Como que agarrado a um arbusto à beira duma ravina, resta-me recorrer à evocação de alguma ideia alheia que me ajude a encarreirar algumas considerações sobre o assunto. Vou, pois, pegar numas palavras atribuídas ao José Almada, o Negreiros, um dos vultos da nossa cultura do século passado. Terá dito um dia: - Vim tarde ao mundo, pois quando cheguei já outros tinham inventado todas as palavras necessárias para salvar a humanidade. Neste momento, já só falta uma coisa: salvar a humanidade. E disso eu não sou capaz.

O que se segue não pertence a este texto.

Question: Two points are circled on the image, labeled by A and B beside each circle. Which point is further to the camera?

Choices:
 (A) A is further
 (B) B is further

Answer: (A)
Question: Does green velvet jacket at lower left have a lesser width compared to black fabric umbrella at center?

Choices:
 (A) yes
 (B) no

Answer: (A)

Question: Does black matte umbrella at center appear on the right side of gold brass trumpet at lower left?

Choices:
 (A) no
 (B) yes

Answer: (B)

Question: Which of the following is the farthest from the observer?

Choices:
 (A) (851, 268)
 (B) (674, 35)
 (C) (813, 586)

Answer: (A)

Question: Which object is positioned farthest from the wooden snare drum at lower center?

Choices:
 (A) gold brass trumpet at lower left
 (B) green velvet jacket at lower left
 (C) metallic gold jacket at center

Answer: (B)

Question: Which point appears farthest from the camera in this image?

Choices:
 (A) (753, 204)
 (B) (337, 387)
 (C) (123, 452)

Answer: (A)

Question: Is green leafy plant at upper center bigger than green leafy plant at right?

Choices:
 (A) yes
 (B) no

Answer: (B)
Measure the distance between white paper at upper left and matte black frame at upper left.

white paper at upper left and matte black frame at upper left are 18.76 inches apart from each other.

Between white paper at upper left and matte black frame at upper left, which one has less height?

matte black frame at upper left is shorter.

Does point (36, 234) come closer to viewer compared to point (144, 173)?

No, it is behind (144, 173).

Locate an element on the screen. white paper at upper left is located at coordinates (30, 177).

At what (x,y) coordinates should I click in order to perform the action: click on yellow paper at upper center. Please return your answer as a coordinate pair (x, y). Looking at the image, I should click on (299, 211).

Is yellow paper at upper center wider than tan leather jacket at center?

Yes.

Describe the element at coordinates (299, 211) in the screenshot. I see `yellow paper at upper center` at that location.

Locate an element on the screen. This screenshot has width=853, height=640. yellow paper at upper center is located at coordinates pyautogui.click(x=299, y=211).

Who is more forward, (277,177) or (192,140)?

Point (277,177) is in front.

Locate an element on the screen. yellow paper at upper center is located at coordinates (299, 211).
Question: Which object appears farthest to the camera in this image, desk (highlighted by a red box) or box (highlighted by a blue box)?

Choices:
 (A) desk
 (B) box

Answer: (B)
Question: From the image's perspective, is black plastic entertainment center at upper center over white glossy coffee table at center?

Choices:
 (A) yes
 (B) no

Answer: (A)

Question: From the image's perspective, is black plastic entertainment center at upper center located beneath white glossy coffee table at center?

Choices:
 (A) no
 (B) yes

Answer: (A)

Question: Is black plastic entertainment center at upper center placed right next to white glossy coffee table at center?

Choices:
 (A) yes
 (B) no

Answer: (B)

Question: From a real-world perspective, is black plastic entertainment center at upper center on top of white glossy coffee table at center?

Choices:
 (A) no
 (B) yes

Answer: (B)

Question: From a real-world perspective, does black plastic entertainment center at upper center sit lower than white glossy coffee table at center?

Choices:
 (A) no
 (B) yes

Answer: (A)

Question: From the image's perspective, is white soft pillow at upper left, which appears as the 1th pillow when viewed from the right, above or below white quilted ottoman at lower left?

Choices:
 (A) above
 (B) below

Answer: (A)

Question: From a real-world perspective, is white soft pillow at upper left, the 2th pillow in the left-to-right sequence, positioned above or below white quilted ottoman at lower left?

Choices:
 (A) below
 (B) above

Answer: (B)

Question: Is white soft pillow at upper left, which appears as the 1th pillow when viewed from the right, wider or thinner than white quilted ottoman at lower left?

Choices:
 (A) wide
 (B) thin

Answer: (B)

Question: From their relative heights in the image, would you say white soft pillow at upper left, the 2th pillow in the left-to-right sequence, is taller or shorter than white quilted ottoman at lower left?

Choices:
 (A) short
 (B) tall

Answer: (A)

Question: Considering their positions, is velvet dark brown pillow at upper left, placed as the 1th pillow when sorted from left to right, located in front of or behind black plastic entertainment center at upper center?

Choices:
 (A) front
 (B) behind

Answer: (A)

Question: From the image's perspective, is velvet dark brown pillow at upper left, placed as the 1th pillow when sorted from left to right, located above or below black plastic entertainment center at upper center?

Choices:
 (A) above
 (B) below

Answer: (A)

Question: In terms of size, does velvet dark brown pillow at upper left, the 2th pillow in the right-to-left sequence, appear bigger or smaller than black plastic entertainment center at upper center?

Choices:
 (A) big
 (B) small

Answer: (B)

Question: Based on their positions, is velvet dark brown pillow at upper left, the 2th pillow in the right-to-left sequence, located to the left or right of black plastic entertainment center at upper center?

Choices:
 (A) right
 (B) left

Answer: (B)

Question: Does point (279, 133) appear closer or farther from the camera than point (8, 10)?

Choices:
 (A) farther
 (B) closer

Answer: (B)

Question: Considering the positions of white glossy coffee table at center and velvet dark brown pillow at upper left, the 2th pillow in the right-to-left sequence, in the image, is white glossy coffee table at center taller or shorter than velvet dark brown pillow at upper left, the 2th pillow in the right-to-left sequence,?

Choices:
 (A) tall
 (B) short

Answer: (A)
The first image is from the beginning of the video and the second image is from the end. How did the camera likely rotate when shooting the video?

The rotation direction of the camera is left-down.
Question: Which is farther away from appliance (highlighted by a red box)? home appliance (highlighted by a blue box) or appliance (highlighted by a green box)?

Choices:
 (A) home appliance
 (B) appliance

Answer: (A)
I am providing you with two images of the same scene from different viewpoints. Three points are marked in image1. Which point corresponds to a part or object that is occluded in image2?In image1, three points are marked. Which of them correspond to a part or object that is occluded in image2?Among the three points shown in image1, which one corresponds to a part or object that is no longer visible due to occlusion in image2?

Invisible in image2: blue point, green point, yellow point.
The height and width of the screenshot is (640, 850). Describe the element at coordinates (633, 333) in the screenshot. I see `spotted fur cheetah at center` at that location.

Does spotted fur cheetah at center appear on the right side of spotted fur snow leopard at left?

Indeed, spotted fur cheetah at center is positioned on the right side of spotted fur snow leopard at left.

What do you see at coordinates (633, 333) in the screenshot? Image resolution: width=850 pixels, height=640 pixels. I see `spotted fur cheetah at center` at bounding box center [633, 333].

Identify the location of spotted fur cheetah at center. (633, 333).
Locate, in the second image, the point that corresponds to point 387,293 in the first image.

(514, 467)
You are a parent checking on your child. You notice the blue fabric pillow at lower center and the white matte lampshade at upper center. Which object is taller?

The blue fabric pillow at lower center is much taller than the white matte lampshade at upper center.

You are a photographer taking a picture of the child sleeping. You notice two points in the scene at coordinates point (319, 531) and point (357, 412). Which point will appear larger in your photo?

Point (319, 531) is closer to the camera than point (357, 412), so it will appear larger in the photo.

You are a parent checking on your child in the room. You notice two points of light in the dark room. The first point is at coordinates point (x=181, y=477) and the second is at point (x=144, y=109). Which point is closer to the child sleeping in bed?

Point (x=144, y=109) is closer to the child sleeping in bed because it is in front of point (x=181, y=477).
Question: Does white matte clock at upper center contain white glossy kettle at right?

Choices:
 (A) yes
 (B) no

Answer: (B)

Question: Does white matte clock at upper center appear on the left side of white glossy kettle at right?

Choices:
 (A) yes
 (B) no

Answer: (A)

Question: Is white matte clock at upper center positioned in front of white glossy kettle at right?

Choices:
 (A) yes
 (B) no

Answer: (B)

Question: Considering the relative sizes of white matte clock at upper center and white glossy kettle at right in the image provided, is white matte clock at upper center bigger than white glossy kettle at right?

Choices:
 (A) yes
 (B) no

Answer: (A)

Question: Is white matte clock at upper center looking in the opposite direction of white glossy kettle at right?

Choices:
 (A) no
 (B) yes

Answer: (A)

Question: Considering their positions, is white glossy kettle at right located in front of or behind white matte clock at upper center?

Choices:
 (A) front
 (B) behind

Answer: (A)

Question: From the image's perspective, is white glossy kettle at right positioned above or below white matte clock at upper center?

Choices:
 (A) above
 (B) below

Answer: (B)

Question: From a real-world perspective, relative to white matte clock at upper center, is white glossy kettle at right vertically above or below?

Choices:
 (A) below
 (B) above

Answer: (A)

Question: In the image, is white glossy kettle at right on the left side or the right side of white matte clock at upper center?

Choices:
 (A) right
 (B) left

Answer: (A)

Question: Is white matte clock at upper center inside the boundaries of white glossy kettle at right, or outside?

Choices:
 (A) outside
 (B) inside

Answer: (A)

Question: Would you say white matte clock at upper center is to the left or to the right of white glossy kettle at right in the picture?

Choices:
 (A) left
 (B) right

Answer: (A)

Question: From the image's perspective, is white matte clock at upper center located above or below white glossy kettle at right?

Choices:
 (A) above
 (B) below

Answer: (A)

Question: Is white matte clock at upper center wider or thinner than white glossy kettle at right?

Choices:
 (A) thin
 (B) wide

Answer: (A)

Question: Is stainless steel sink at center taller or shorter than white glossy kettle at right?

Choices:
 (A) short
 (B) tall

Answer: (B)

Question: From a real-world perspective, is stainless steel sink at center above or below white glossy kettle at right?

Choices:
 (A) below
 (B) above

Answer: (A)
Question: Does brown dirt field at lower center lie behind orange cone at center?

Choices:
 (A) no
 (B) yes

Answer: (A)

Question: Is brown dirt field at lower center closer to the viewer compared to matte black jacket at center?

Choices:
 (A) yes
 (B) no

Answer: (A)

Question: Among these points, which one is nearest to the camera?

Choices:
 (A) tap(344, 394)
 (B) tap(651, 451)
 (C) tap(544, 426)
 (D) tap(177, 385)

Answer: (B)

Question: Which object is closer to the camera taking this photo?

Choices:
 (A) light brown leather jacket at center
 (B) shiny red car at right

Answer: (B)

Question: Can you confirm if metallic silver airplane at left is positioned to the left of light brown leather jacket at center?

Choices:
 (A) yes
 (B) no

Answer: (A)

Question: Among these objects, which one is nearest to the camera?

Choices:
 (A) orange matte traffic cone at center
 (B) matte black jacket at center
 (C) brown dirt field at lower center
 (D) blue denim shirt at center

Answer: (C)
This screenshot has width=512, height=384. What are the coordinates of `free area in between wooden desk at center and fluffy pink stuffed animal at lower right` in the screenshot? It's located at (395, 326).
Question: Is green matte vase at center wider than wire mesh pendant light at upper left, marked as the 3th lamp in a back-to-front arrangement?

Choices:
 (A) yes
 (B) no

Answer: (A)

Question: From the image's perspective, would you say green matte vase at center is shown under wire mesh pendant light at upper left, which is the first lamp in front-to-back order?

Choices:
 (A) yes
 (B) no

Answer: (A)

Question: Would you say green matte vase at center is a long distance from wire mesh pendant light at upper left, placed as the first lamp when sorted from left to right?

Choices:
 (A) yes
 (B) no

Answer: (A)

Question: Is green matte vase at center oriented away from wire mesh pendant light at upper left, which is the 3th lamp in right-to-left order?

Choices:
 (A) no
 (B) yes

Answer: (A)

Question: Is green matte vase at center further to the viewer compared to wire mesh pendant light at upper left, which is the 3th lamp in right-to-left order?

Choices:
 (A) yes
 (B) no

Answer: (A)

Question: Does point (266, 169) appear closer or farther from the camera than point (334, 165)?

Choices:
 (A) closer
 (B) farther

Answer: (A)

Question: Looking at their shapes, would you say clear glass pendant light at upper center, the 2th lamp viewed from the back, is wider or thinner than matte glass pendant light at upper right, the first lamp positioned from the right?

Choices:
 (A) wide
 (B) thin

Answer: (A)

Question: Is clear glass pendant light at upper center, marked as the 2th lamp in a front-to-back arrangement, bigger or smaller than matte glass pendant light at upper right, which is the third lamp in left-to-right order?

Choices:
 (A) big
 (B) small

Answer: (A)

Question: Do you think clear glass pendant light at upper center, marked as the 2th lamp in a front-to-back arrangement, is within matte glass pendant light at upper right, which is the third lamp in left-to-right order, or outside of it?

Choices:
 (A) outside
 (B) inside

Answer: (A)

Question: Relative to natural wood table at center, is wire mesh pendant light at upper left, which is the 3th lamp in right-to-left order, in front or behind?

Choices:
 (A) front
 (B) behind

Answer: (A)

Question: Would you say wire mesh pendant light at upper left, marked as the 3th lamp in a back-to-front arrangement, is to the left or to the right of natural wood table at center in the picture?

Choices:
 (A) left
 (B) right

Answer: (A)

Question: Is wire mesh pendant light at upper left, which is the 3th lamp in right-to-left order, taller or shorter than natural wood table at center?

Sem que propriamente me sinta a plagiar - que seria feio!– vou situar-me na atitude de simples imitador. Também eu sinto que já vim tarde ao mundo – e ainda bem! – pois quando cheguei já se tinham inventado todas as palavras para definir e caracterizar o Homem. Já só falta uma coisa: compreender o que verdadeiramente é o homem. E eu, isso, não sou capaz de o fazer. Contudo, pesquisar acerca de tudo o que a nossa capacidade de raciocínio ainda não atingiu um grau que nos satisfaça, constitui tarefa consuetudinariamente aceite e louvada. Refugiado neste princípio, com o alívio que daí resultou, eis-me mais à vontade para alinhavar umas frases onde, sem responsabilidades de maior, poderei dissertar um pouco acerca desta unidade complexa que é o ser humano. No entanto, e ainda antes de me embrenhar nalguma teia de difícil saída, não resisto a mencionar um episódio simples que refere que um dia alguém propôs a um conhecido filósofo ( cujo nome agora não me ocorre) que definisse homem e mulher. A resposta dele foi uma pergunta: - Qual homem? Qual mulher?
Já aqui, através desta reflexão do filósofo, nós percebemos que não só o homem não é igual à mulher, como qualquer homem nunca é igual a outro homem, nem uma mulher a outra mulher. Cada ser humano é uma identidade, tem a sua própria identidade. Faça-se o clone e, indubitavelmente, haverá sempre diferenças. Porém não se confunda igualdade com identidade. Coisas diferentes mas que andam a gerar em certos locais confusões delirantes, com ventos a soprar dos lados de S. Bento.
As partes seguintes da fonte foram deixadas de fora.